───── DOCUMENT EXTRACT
Individuals with disability pension were compared to individuals with no disability pension; these analyses were restricted to individuals aged 25–64 years.

General Health Questionnaire-12 (GHQ12)

To differentiate between groups with and without mental health problems we used the GHQ-12, which is a screening instrument used to detect diagnosable psychiatric disorders [26]. We used the GHQ-scoring, rating each problem as either present or absent [27] and set the threshold to 2/3, where 3 or more was coded as having mental health problems and 2 or less as having no mental health problems [27, 28].

Disability pension

Individuals, aged 25–64, who had obtained disability pension during the year were compared to individuals aged 25–64 who did not receive disability pension during the year of interest.

Disadvantaged areas

In 1998 disadvantaged residential areas with high levels of unemployment, high proportion of foreign-born residents, low level of education, in the larger Swedish cities were identified for a Metropolitan Development Initiative, a programme which increased resources from state and municipal level during the period 1998–2004 to decrease segregation and improve living conditions. In these areas health is poorer and disease strikes at younger ages [29] and could therefore be regarded as areas with greater health care needs. In this study respondents living in a disadvantaged area in Stockholm County were compared to respondents living in other areas of the county.

Age

The association between age and number of visits was not linear across all ages and the analysis with the total study population was adjusted for age - mean age, age2 and age3. In the age group 25–64, age had a linear association with the number of visits and the analysis of relative changes in visits among those with disability pension (aged 25–64) was therefore only adjusted for age as a continuous variable.

Education

Educational level was categorized into 3 different levels: Primary school (9–10 years of schooling or less), Secondary school (at least one year of secondary school) and Post-secondary school (at least one year of post-secondary education).
──────────
───── LISTED RECORDS
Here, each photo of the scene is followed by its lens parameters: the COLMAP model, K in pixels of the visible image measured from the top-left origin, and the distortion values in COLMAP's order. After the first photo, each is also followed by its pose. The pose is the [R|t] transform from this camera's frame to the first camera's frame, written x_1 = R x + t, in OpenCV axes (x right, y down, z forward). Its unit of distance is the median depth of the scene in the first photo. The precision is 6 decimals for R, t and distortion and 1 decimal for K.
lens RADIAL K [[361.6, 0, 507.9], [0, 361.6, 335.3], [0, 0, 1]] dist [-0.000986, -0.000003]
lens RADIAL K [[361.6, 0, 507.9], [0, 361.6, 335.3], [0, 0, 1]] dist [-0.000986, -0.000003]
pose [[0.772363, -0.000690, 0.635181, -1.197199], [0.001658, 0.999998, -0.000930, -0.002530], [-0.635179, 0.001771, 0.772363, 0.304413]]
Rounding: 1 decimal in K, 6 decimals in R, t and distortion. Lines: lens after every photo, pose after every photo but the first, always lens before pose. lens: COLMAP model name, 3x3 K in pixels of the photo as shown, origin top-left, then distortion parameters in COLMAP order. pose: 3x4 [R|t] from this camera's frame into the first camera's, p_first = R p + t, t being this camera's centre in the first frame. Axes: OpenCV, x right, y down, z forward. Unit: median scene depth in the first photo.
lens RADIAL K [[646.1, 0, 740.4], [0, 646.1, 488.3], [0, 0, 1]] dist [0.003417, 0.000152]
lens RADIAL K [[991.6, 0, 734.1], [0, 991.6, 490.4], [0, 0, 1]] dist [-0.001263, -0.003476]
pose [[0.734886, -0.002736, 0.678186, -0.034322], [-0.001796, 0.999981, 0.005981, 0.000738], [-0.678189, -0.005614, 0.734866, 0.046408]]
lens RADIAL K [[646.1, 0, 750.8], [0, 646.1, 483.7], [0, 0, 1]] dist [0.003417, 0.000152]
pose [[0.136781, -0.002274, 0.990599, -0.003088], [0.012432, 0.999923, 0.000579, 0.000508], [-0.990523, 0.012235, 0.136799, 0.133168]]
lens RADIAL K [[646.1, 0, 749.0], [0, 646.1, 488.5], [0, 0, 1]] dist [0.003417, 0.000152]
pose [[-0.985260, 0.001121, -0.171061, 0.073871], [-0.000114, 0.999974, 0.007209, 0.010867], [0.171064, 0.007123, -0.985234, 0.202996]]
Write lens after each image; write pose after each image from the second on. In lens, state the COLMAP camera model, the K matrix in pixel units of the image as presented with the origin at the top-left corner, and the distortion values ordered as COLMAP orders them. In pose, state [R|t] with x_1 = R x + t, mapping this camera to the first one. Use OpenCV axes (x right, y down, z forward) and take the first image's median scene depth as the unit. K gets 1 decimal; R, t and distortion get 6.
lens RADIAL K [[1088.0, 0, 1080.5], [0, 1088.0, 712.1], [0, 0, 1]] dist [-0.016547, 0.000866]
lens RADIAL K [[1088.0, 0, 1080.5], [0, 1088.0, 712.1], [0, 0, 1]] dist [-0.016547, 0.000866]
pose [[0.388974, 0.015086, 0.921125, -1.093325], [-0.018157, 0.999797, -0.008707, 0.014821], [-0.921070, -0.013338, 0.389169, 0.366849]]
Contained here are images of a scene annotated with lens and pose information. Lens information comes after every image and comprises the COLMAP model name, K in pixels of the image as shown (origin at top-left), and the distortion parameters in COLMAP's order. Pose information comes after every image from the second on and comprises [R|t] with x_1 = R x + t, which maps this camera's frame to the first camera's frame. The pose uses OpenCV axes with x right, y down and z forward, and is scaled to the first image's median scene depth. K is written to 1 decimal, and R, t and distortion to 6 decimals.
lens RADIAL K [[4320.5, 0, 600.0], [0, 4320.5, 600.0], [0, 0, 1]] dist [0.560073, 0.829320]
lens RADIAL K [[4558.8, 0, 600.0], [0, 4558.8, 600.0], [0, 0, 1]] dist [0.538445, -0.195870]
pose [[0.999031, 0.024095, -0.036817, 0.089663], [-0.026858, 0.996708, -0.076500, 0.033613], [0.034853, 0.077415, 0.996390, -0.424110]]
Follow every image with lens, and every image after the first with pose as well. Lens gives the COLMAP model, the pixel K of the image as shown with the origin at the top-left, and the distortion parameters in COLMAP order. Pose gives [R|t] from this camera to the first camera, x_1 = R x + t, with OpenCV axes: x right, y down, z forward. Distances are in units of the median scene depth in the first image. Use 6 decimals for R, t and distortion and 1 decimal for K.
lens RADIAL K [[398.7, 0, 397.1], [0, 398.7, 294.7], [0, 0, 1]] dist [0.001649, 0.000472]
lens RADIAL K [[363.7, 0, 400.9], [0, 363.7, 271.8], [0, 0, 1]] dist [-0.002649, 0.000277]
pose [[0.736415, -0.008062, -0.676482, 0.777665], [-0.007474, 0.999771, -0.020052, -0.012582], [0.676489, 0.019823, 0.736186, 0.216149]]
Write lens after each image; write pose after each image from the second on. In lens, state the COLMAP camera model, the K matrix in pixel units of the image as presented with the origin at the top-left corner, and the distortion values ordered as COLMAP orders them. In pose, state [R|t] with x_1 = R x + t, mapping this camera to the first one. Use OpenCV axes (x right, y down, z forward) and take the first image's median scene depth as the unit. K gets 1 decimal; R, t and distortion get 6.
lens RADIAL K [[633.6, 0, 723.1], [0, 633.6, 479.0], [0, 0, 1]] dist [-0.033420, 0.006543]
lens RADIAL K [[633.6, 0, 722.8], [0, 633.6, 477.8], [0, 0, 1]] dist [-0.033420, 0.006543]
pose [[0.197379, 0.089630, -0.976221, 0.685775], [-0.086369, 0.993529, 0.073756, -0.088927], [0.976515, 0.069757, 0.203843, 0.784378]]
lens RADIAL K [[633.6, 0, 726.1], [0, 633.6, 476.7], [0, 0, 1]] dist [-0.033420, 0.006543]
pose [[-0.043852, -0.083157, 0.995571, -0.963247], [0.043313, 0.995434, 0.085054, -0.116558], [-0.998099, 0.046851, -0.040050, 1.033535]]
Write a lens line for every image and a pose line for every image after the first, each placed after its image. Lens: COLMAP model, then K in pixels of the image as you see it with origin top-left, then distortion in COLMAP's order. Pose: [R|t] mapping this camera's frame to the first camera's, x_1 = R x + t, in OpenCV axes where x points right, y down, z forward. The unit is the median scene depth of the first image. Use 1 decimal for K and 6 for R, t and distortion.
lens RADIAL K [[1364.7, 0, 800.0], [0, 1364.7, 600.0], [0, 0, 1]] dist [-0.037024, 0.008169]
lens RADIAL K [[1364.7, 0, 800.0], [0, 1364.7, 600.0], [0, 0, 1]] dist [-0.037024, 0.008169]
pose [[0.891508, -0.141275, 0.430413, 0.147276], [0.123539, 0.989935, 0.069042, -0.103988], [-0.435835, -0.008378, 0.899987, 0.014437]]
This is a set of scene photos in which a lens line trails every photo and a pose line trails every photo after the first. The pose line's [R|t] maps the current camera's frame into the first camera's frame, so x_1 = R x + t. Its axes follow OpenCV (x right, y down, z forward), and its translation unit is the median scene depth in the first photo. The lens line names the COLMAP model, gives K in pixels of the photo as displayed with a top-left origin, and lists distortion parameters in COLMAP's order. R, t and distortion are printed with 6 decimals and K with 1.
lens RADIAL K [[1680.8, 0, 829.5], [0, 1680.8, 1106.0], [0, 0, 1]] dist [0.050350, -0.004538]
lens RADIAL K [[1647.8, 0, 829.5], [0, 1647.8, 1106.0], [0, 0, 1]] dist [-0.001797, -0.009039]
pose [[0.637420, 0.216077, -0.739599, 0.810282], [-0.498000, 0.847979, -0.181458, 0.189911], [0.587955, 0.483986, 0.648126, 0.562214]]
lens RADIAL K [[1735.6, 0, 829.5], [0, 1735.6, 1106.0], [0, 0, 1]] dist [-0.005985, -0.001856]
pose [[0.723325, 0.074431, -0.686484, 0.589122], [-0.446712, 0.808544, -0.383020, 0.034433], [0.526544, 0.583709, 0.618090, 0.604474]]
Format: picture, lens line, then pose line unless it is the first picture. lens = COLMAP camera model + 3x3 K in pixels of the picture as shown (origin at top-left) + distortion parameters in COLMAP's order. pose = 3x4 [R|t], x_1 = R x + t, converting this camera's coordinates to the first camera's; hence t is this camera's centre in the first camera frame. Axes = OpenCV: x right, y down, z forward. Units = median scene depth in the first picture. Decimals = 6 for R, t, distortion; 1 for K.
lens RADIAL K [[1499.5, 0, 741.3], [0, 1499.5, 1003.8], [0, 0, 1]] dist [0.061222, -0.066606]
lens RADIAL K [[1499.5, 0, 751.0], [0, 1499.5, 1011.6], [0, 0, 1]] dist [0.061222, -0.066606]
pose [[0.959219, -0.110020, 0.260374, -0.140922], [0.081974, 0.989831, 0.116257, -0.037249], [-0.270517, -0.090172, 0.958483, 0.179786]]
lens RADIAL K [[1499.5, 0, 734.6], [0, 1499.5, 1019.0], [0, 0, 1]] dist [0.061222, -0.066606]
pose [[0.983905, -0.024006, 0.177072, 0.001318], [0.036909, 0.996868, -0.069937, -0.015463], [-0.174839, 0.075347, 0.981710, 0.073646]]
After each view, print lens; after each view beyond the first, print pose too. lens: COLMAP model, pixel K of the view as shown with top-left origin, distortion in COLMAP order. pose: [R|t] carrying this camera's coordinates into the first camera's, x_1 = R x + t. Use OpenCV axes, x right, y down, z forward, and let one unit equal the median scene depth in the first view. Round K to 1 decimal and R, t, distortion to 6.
──────────
WORK INSTRUCTIONS:
1 – In the study methods text, what GHQ-12 score was coded as having mental health problems?
2 – Translate this sentence from the study methods text into German: "Individuals, aged 25–64, who had obtained disability pension during the year were compared to individuals aged 25–64 who did not receive disability pension during the year of interest."
3 – Carry on the study methods text on health survey variables from its last sentence.

TASK RESPONSES:
1 – A score of 3 or more.

2 – Personen im Alter von 25–64 Jahren, die im Laufe des Jahres eine Erwerbsunfähigkeitsrente erhalten hatten, wurden mit Personen im Alter von 25–64 Jahren verglichen, die im betreffenden Jahr keine Erwerbsunfähigkeitsrente bezogen.

3 –
Statistical methods

We calculated the mean number of visits and the proportion visiting a doctor separately for men and women in different age, education and income groups, and among groups with different health care needs. When analysing the change in proportion of individuals visiting the doctor, the statistic is a ratio of two random variables (the proportion going to the doctor 2011 and the proportion going to the doctor 2007). Such an expression does not have a closed form solution for the variance. We therefore derived an approximation for the variance based on a Taylor expansion [30].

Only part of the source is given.